Bir yıldır devam eden bir soykırım var. Ateşkes kelimesi bile artık telaffuz edilmiyor. Önceki aktörlerden üçü devre dışı kalırken Netanyahu olduğu yerde duruyor. Günün sonunda, başına geleceği gördükten sonra İran’da yaptığından pişman olacak ama o zaman çok geç kalacaklar. Bu yüzden biz şimdiden kararlı adımlar atmalıyız. İran, Suudi Arabistan, Mısır gibi ülkelere güvenilmeyeceği elbette biliyoruz. Fakat onlar olmadan atılacak adımlar da cılız kalıyor. İslam dünyasının başındaki belayı defetmek için birlikte olmak zorundayız. Bir birimizi sevsek de sevmesek de bu böyle.

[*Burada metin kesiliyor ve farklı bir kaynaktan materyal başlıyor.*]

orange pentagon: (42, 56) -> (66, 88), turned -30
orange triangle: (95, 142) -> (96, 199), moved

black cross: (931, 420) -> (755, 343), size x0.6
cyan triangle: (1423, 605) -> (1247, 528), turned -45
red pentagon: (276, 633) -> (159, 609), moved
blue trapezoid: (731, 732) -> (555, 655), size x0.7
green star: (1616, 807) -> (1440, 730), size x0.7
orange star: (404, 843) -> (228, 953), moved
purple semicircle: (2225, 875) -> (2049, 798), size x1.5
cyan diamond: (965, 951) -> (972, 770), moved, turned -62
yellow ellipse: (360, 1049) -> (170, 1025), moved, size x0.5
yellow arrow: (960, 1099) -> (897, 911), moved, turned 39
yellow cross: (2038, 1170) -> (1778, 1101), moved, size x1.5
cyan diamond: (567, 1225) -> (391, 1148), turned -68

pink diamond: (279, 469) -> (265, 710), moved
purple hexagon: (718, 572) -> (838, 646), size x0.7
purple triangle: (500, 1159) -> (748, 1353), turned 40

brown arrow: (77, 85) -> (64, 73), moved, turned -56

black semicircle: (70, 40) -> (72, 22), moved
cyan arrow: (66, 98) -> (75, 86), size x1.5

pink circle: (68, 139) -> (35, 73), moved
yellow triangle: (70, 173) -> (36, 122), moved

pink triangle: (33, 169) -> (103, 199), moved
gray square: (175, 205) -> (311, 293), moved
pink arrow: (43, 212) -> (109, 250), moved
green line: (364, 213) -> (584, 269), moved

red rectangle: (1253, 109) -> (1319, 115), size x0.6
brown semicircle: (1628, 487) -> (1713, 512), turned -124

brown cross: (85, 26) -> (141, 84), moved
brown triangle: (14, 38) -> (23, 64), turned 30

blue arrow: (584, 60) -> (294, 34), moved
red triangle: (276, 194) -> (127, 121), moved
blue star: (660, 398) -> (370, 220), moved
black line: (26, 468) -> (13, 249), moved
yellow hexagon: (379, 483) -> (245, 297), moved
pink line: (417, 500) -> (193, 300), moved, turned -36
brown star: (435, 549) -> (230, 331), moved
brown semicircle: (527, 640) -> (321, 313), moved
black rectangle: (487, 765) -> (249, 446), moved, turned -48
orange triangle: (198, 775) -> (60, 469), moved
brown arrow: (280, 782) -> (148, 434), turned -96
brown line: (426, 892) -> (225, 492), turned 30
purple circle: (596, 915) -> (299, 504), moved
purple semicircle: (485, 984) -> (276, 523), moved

Devletleri harekete geçirecek olan güç halktır. Sosyal medya üzerinden bölge ülkelerinin halkları ile iletişime geçip ortak eylemlerle devletlere baskı yapılabilir. Özellikle gençler bu işi çok rahatlıkla kotarabilir. Boykot meselesi de ilk günkü kararlılığıyla devam etmeli. Ne kendimiz gevşemeliyiz ne de çevremizin gevşemesine izin vermeliyiz. Kamu kurumlarına, belediyelere falan da baskı yaparak boykotu sürekli hâle getirmeliyiz. Maalesef İsrail’in anladığı dil olan şiddetten bahseden yok. İran’ın danışıklı dövüş füze saldırılarının bir faydasını göremedik. İran, Lübnan ve Suriye meşru müdafaa hakkımızı kullanıyoruz diye aynı anda İsrail’e bir saldırı düzenleseler her şey çok farklı olabilir. Fakat buna cesaretleri yok. Kuru gürültüyle meydan okumayı biliyorlar.
Sürekli anlık yeni gelişmeler oluyor lakin nedense hepsi bizim aleyhimize. İsrail dünyanın gözü önünde soykırıma devam ediyor, izliyoruz. Artık ne olacaksa olmalı, bıçağın dayanacağı kemik bile kalmadı. Aksiyon almadığımız her an kendi sonumuzu hazırlıyoruz. Gazze laboratuvarında İsrail istediği sonucu alırsa, bize saldırmak için bir çeyrek yüzyıl daha beklemeyecektir. Aklımızı başımıza almak için hâlâ geç değil.